SOURCE DOCUMENT START

Robert Gooding-Williams
The publication of the second edition of Kathleen Higgins's Nietzsche's Zarathustra is a great boon to Nietzsche scholars and Zarathustra specialists alike, for Higgins's consistently subtle analysis of Nietzsche's bold experiment in philosophical writing —especially her groundbreaking interpretation of Zarathustra, Part IV—is replete with invaluable insights. More than twenty years after its initial appearance, Nietzsche's Zarathustra remains an indispensable point of reference for philosophers and critics who take seriously Nietzsche's judgment that Zarathustra is his most significant work.

SOURCE DOCUMENT END
PROVIDED MATERIAL START

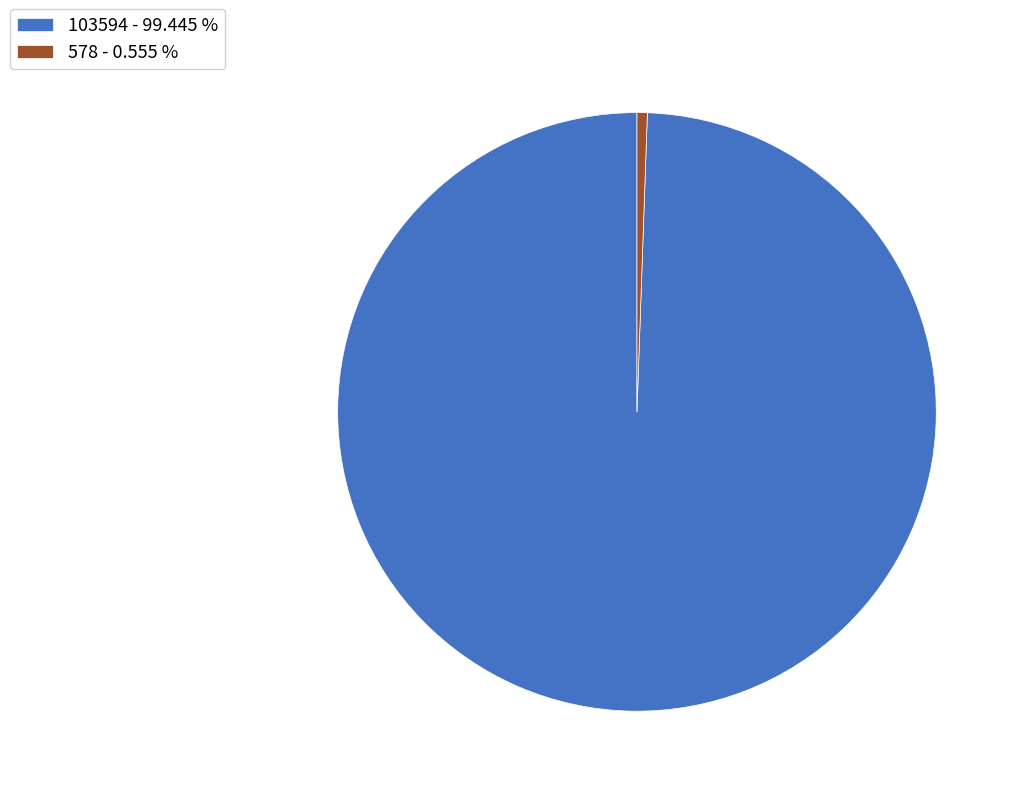

Which slice is the smallest?

578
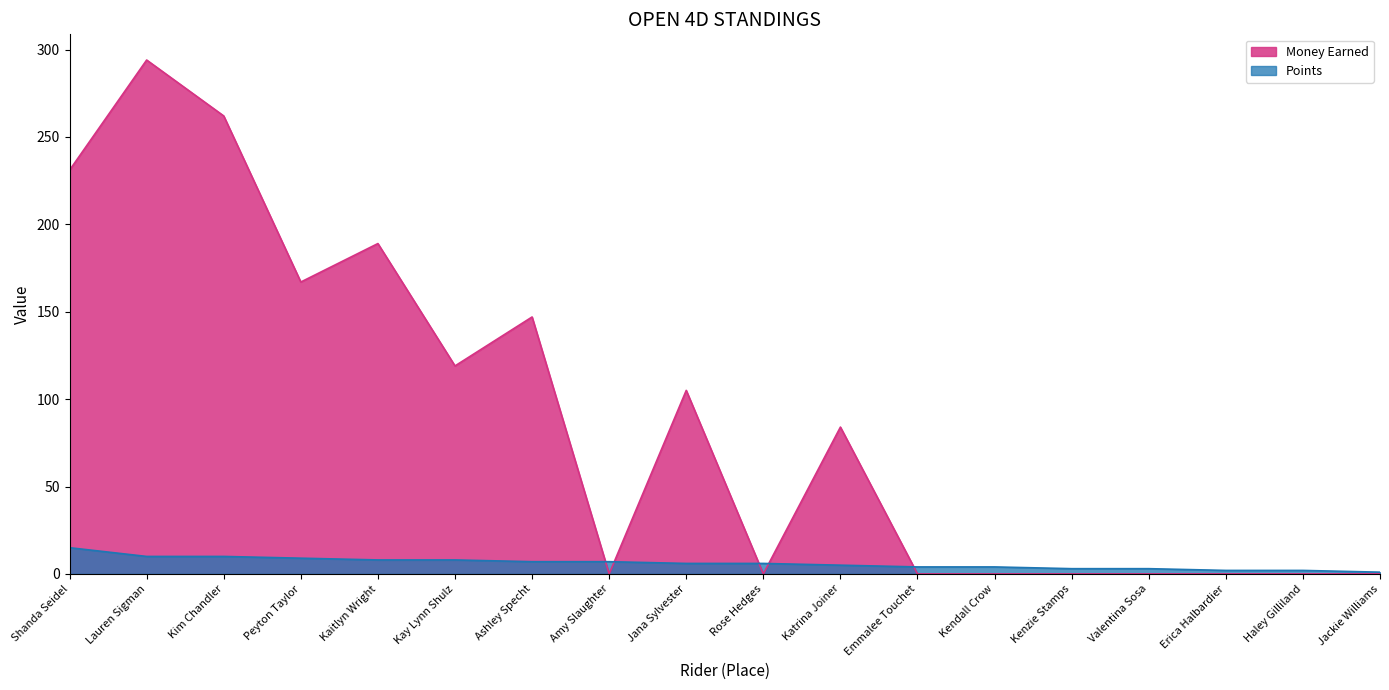

What is the maximum value for Money Earned?

294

PROVIDED MATERIAL END

EXERCISE DESCRIPTION
According to the passage on Higgins's Nietzsche's Zarathustra, why is the book's second edition a great boon to Nietzsche scholars and Zarathustra specialists? Answer in one to three sentences. Nothing in the listing is needed here.

SOLUTION TO THE PROBLEM
Its publication is a great boon because Higgins's consistently subtle analysis of Nietzsche's bold experiment in philosophical writing is replete with invaluable insights. The passage singles out her groundbreaking interpretation of Zarathustra, Part IV.